# Pigeon loft attached to garage?



## Mader631 (Sep 7, 2008)

thinking about getting into racing pigeons, I have a small town Lot, have room on the east side of my garage. Anyone out there have any Ideas of have tryed this? Loft attached to a garage. In my town I'm only allowed Pigeons & rabbits...............


----------



## Lovebirds (Sep 6, 2002)

Mader631 said:


> thinking about getting into racing pigeons, I have a small town Lot, have room on the east side of my garage. Anyone out there have any Ideas of have tryed this? Loft attached to a garage. In my town I'm only allowed Pigeons & rabbits...............


How big could you build the loft? That's the question. Do you have room for breeders, young birds, old birds? Facing east isn't the best way to face a loft, but it would do as long as the loft gets some sun.


----------



## spirit wings (Mar 29, 2008)

Mader631 said:


> thinking about getting into racing pigeons, I have a small town Lot, have room on the east side of my garage. Anyone out there have any Ideas of have tryed this?

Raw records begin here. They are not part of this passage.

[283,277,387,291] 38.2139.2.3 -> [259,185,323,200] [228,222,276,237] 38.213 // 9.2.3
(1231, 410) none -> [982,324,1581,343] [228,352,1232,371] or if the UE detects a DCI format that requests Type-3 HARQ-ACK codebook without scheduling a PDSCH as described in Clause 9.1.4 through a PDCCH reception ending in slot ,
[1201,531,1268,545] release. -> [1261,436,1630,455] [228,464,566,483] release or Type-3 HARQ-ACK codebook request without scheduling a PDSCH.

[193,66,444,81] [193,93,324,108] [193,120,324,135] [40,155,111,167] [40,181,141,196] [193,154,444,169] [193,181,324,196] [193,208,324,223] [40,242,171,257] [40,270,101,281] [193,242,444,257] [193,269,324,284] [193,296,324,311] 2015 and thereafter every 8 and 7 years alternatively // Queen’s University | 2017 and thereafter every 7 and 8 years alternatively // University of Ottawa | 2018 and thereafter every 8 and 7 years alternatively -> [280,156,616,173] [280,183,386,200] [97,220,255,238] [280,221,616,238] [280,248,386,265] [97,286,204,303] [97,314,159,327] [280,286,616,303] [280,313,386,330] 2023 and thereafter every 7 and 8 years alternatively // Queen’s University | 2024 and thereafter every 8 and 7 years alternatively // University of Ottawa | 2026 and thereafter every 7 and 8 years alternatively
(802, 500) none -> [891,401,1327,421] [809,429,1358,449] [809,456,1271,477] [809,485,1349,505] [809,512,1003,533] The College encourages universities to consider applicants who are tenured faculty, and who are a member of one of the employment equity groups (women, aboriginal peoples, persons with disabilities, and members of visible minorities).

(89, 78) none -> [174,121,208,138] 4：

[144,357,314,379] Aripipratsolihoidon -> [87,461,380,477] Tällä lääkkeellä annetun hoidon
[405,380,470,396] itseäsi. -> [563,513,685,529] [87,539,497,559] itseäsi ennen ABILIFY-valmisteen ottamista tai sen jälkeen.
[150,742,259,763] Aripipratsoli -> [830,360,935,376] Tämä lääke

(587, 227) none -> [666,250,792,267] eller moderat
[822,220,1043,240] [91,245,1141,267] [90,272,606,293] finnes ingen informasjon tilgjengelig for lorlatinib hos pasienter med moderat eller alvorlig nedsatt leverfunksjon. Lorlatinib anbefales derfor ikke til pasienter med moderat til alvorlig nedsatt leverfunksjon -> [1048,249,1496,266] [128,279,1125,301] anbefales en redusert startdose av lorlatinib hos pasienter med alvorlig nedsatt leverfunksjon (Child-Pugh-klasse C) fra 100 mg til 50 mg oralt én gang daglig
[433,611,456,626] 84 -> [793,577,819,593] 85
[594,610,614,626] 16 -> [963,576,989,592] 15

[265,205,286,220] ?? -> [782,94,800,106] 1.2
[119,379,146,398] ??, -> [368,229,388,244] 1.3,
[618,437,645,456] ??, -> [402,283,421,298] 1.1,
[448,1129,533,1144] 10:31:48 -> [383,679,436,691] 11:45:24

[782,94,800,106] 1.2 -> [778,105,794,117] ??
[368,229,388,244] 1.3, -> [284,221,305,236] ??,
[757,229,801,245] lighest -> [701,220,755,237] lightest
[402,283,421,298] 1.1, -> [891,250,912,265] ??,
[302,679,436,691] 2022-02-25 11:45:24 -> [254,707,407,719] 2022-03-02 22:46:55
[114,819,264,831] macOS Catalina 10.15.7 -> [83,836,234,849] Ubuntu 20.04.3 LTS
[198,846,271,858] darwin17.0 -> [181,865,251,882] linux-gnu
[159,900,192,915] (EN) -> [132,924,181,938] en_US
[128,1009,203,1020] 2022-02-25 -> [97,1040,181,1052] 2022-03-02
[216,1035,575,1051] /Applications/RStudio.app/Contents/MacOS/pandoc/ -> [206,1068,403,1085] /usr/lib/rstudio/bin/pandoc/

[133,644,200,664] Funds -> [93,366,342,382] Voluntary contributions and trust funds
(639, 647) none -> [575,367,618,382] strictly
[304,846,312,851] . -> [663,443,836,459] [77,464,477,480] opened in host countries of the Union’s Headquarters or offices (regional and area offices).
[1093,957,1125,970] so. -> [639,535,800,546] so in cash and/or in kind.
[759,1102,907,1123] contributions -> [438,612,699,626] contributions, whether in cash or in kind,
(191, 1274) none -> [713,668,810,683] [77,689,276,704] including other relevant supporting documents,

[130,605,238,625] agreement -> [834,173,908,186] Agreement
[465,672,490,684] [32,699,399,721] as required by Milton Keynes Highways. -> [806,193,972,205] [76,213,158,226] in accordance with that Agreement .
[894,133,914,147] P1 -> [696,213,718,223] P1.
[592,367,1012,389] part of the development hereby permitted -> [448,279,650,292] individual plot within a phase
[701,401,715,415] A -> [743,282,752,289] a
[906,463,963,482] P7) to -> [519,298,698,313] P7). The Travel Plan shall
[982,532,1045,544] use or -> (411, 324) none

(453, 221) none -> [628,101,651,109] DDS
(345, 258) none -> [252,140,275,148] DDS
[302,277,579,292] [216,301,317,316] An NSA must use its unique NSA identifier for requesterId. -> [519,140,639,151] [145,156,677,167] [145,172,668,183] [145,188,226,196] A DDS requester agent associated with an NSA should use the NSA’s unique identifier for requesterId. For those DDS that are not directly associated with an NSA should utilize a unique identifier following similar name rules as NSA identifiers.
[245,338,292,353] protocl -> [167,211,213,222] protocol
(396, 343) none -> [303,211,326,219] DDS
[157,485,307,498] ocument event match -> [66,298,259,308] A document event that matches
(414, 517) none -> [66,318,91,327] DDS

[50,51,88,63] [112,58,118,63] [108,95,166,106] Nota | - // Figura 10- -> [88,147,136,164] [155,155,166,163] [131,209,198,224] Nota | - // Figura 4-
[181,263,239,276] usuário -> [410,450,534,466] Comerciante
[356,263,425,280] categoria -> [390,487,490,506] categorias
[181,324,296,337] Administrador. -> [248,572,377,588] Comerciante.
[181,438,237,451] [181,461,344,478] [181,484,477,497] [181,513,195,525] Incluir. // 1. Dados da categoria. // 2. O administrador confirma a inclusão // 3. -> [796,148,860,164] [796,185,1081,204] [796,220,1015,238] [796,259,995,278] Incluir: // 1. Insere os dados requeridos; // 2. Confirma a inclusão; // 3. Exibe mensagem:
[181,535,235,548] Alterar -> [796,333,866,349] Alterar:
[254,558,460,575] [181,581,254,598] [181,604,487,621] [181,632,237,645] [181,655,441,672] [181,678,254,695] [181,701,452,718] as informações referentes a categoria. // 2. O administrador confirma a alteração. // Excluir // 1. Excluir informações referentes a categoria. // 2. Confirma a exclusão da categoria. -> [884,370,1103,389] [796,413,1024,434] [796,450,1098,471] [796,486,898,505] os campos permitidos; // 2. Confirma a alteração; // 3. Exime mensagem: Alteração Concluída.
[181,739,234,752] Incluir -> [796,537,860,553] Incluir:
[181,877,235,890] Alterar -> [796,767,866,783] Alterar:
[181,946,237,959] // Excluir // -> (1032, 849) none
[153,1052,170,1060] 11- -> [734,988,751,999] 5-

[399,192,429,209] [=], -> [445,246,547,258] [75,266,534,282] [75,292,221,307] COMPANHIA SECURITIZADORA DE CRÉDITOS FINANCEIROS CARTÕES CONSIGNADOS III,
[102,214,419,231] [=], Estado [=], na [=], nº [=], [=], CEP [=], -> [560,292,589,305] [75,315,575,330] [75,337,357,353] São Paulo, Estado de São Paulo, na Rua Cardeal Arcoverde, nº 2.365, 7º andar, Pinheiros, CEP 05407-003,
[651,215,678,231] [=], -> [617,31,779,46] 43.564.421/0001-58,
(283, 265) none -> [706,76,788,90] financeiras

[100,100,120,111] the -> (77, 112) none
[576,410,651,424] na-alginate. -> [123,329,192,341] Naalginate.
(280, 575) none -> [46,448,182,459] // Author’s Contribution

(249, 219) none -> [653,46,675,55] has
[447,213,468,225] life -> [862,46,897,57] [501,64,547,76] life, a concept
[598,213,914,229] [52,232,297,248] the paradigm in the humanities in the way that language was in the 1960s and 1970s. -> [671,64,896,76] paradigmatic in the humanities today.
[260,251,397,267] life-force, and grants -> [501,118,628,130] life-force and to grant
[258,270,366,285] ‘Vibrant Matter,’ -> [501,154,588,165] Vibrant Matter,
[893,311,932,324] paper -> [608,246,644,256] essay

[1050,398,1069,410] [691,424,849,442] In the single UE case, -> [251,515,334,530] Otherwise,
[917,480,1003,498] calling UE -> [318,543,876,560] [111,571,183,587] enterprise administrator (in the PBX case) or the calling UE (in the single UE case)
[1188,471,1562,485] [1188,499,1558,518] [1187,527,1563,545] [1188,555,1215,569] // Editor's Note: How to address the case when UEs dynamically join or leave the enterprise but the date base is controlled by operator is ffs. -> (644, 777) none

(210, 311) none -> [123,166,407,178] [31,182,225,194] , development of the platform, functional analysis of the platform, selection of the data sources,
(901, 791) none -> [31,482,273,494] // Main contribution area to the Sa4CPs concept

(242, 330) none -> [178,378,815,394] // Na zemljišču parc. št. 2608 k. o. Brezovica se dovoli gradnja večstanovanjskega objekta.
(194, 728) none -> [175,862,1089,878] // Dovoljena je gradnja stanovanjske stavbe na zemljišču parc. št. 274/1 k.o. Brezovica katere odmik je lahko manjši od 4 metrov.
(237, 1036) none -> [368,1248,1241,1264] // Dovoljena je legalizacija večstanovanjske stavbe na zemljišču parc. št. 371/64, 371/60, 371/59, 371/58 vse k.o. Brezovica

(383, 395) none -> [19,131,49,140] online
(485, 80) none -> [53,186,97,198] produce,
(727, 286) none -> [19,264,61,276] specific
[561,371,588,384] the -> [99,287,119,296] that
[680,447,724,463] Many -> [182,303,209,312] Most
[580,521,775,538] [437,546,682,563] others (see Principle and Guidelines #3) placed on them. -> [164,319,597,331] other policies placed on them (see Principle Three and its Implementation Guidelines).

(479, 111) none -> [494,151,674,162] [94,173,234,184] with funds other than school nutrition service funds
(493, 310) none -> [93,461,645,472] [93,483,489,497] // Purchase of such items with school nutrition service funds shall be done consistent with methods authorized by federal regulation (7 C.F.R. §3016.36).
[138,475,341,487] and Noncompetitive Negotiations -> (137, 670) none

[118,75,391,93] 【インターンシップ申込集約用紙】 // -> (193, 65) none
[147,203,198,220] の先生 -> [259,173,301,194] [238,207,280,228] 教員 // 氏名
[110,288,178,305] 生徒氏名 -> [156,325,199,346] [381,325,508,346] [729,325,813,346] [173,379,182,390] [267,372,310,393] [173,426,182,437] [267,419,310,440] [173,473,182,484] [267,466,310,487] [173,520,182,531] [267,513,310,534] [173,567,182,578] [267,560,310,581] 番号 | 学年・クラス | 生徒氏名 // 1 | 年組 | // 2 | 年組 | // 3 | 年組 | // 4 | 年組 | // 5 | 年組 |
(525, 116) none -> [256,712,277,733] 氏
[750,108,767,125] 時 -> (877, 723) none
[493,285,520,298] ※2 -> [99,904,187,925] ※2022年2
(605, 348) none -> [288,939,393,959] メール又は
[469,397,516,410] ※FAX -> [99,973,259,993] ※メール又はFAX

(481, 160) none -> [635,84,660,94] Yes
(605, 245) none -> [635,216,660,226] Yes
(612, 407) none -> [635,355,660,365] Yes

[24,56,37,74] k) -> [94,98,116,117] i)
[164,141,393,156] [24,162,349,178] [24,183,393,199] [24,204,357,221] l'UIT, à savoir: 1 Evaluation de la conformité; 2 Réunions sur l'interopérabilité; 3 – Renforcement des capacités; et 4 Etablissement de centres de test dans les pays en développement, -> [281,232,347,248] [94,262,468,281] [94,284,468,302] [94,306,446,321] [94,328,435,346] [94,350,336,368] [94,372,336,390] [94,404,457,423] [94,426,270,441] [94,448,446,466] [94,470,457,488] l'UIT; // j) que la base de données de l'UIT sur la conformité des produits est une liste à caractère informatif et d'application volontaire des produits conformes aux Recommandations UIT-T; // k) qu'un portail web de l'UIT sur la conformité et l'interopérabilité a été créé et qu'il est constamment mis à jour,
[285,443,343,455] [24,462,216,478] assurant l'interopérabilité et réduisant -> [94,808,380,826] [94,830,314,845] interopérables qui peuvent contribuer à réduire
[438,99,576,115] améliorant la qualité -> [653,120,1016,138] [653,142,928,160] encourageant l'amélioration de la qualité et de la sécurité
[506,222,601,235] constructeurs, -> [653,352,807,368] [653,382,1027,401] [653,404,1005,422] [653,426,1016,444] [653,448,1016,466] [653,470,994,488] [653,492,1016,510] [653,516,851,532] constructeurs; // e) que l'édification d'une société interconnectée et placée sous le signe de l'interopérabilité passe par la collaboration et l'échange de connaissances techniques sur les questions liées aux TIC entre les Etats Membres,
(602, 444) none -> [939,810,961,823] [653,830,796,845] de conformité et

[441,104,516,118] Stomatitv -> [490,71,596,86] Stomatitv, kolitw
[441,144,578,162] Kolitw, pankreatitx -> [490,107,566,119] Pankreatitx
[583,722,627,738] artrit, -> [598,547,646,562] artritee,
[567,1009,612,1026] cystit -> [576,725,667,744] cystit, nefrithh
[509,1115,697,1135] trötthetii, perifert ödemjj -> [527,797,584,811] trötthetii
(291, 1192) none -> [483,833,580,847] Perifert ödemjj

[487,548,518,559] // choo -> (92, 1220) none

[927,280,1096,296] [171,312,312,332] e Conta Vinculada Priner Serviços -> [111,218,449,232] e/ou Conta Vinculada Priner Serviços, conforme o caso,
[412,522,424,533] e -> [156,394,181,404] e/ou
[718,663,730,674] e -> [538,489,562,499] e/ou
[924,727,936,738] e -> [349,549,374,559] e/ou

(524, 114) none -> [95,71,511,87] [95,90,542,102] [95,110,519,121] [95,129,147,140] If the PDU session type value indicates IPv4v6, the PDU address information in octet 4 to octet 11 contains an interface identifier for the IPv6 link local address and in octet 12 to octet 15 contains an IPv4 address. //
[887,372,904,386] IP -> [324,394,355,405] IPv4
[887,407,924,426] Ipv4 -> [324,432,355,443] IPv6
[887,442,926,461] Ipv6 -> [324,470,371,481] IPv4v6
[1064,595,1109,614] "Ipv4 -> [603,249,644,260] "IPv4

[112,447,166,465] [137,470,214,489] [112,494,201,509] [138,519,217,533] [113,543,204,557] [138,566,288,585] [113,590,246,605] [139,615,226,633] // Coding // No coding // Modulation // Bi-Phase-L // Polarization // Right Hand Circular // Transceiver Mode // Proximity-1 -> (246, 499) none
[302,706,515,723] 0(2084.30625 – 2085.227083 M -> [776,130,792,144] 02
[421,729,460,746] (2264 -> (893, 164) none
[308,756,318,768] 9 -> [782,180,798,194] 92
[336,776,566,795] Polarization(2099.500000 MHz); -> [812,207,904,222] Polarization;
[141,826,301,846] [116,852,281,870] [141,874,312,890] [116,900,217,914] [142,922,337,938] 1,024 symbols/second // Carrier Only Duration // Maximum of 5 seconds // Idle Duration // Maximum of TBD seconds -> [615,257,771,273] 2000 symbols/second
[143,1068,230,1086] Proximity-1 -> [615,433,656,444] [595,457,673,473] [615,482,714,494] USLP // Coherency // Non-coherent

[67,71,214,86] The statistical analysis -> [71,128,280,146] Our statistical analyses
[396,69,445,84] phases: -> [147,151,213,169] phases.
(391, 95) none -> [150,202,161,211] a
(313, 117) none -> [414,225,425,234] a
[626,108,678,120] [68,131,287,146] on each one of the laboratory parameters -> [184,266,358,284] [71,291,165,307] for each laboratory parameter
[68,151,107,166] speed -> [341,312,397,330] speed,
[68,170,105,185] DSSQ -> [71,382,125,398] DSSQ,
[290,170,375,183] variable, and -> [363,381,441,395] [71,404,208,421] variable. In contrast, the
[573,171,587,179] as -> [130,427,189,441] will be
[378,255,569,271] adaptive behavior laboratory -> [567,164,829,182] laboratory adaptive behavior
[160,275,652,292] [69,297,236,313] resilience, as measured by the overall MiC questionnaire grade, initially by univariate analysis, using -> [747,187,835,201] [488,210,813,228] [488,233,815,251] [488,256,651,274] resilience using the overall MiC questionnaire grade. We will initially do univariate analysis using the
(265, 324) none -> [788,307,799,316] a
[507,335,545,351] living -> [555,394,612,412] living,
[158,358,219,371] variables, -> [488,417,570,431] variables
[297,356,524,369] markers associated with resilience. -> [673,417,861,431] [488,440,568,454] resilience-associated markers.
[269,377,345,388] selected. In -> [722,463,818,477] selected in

Loft attached to a garage. In my town I'm only allowed Pigeons & rabbits...............


sounds good to me, if you can face the aviary so that it faces south that would be best. do you have any drawings to show?


----------



## RodSD (Oct 24, 2008)

Here in San Diego, we are not allowed to attached loft to a garage. And if we build a shed of certain size (more than 120 sq.feet roof area) and if electrical and plumbing are installed, we need a permit. Have you checked your ordinance? If your town only allows pigeons and rabbits, they may even more strict in their policy. This is not to discourage you.


----------